Match as a Service is a matching engine that helps large organisations efficiently connect jobs with candidates or internal employees.
Jain said that they are not using LLMs. Instead, they have built their own proprietary model called the large graph model. "Our base technology is called LGM, in which we have 11 million sanitised skill graph nodes, which relate to each other, and cover some 127,000 primary skills across some 27 industries," said Jain.
He added that on top of it, the company has created powerful domain-intelligent search and match capabilities, business rules engines, and different kinds of operating logic. Speaking of the data model, he said that they manually sewed the graph model till 2014. From 2014 onwards, they automated many parts of it.

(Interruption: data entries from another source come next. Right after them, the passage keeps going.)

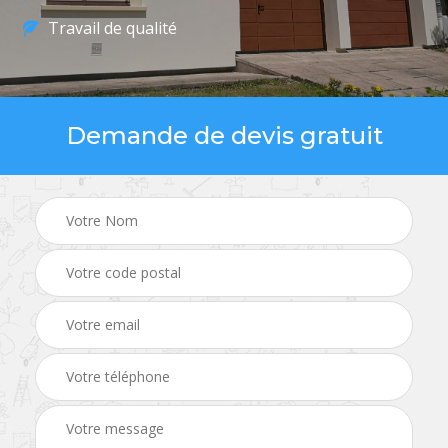
Travail de qualité
Demande de devis gratuit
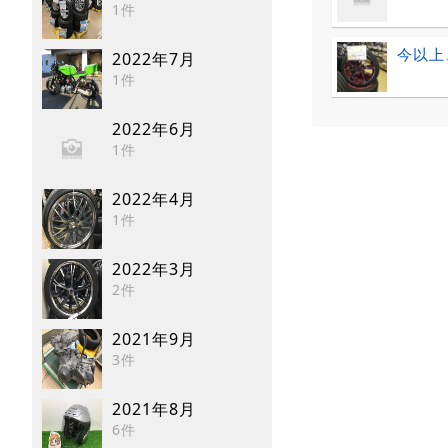
1件
今以上
2022年7月
1件
2022年6月
1件
2022年4月
1件
2022年3月
2件
2021年9月
3件
2021年8月
6件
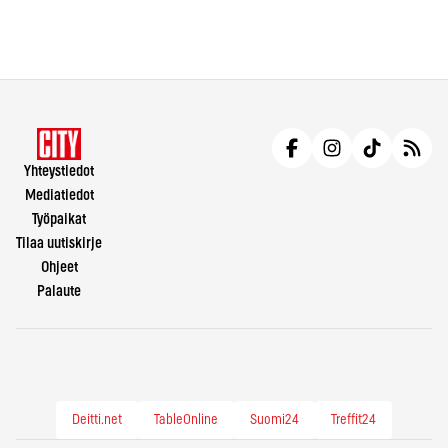
Yhteystiedot
Mediatiedot
Työpaikat
Tilaa uutiskirje
Ohjeet
Palaute
Deitti.net
TableOnline
Suomi24
Treffit24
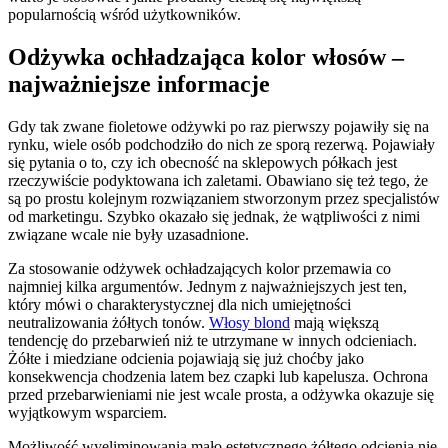
popularnością wśród użytkowników.
Odżywka ochładzająca kolor włosów –
najważniejsze informacje
Gdy tak zwane fioletowe odżywki po raz pierwszy pojawiły się na
rynku, wiele osób podchodziło do nich ze sporą rezerwą. Pojawiały
się pytania o to, czy ich obecność na sklepowych półkach jest
rzeczywiście podyktowana ich zaletami. Obawiano się też tego, że
są po prostu kolejnym rozwiązaniem stworzonym przez specjalistów
od marketingu. Szybko okazało się jednak, że wątpliwości z nimi
związane wcale nie były uzasadnione.
Za stosowanie odżywek ochładzających kolor przemawia co
najmniej kilka argumentów. Jednym z najważniejszych jest ten,
który mówi o charakterystycznej dla nich umiejętności
neutralizowania żółtych tonów.
Włosy blond
mają większą
tendencję do przebarwień niż te utrzymane w innych odcieniach.
Żółte i miedziane odcienia pojawiają się już choćby jako
konsekwencja chodzenia latem bez czapki lub kapelusza. Ochrona
przed przebarwieniami nie jest wcale prosta, a odżywka okazuje się
wyjątkowym wsparciem.
Możliwość wyeliminowania mało estetycznego żółtego odcienia nie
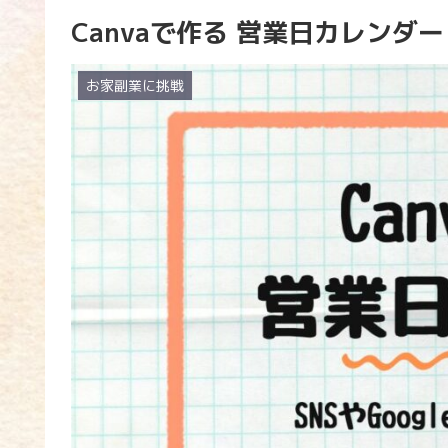
Canvaで作る 営業日カレンダー
お家副業に挑戦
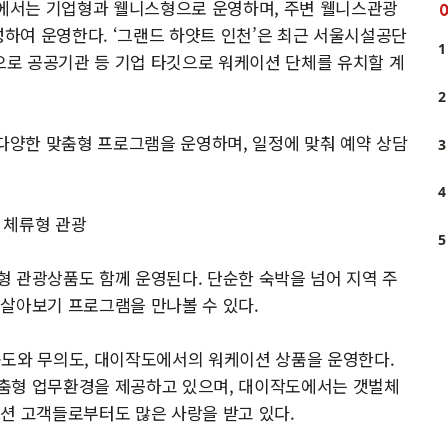
’에서는 기업형과 웰니스형으로 운영하며, 주변 웰니스관광
성하여 운영한다. ‘그랜드 하얏트 인천’은 최근 서울시설공단
1
로 공공기관 등 기업 타깃으로 워케이션 단체를 유치할 계
2
 다양한 맞춤형 프로그램을 운영하며, 일정에 맞춰 예약 상담
3
4
 체류형 관광
5
 관광상품도 함께 운영된다. 단순한 숙박을 넘어 지역 주
 살아보기 프로그램을 만나볼 수 있다.
종도와 무의도, 대이작도에서의 워케이션 상품을 운영한다.
춤형 업무환경을 제공하고 있으며, 대이작도에서는 갯벌체
션 고객들로부터도 많은 사랑을 받고 있다.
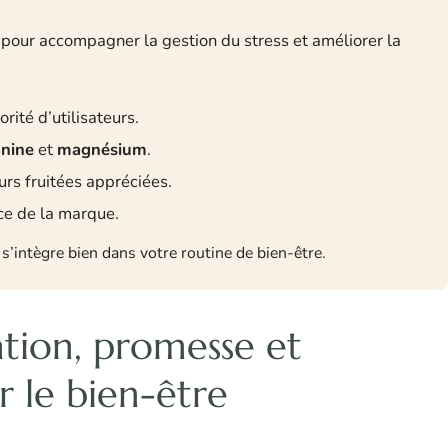
our accompagner la gestion du stress et améliorer la
rité d’utilisateurs.
nine
et
magnésium
.
urs fruitées appréciées.
ce de la marque.
s’intègre bien dans votre routine de bien-être.
ation, promesse et
 le bien-être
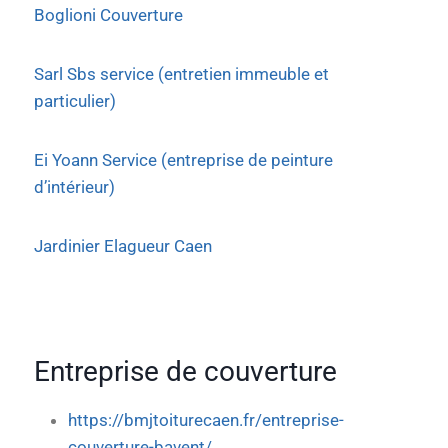
Boglioni Couverture
Sarl Sbs service (entretien immeuble et
particulier)
Ei Yoann Service (entreprise de peinture
d’intérieur)
Jardinier Elagueur Caen
Entreprise de couverture
https://bmjtoiturecaen.fr/entreprise-
couverture-bavent/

"We put a lot of servers in the cloud in early 2014, and for the last 15 years, this particular technology has been completely scavenging every single data element from the web, whether it's jobs, job descriptions, research papers, or various kinds of labour market sources."
He explained that through it, the system generates this continuous skill map, which is then created in the form of skill graphs, where every skill and the way of their adjacency is represented in the form of graphs.

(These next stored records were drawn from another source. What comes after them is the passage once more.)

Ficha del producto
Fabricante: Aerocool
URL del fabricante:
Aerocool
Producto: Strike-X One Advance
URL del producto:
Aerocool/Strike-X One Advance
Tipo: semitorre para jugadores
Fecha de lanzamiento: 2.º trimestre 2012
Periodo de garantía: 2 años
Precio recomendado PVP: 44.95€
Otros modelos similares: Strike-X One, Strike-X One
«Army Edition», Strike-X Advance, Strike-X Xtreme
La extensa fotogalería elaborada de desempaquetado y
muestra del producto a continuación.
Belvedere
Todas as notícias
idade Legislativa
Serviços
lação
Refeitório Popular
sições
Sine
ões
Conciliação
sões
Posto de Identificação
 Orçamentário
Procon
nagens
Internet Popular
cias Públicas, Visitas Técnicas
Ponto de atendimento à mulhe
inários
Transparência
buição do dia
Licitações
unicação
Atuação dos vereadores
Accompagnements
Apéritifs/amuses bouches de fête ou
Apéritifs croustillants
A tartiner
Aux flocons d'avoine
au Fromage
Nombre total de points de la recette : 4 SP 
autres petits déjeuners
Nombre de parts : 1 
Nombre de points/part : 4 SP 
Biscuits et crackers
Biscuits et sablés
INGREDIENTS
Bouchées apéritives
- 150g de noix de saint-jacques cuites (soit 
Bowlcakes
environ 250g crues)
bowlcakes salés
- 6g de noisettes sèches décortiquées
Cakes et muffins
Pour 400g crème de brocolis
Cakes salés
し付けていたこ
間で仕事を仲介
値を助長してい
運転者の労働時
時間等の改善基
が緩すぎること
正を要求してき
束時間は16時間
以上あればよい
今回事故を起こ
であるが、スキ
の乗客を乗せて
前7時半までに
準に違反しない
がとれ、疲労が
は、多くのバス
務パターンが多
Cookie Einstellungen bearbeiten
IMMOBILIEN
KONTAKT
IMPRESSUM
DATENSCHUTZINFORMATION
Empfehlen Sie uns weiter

He said one of their solutions already tracks more than 16,000 companies and is directly linked to their websites. It includes every job posted there and the evolution of jobs.
Jain shared that some of their long-standing customers include Cognizant and Tata Communications. "We've recently acquired Myntra and Genpact." He added that they are also working with Digit Insurance.
Speaking of the impact, he said they have tremendously brought down the cost of sourcing by anywhere between 30% and 50% in companies. "The time to recruit has definitely come down by 20% to 40%, depending on how much of our workflows companies have actually used," he added.
Citing an example, he shared that in one of the companies, there was a heavy reliance on external hiring -- 70% of roles were filled from outside and only 30% internally. Their solution helped reverse this ratio. "Now 70% can be fulfilled internally, and only for 30% you have to look outside. That is the best impact that we have."
Right now, the company has 100 people and is looking to add another 75-80 to the team. "Until two years ago, we were largely focused on the Indian market. But since last year, we have seen significant growth for us in Europe and the US markets. The team is rapidly growing," Jain said.
Between 2014 and 2016, the company secured $13 million in Series A funding and is now profitable.
Speaking of the future roadmap, he said that they initially focused on solving demand-side problems -- primarily from the enterprise's perspective -- and have now shifted towards addressing supply-side challenges in the talent ecosystem. He hinted that the company is going to launch new products soon.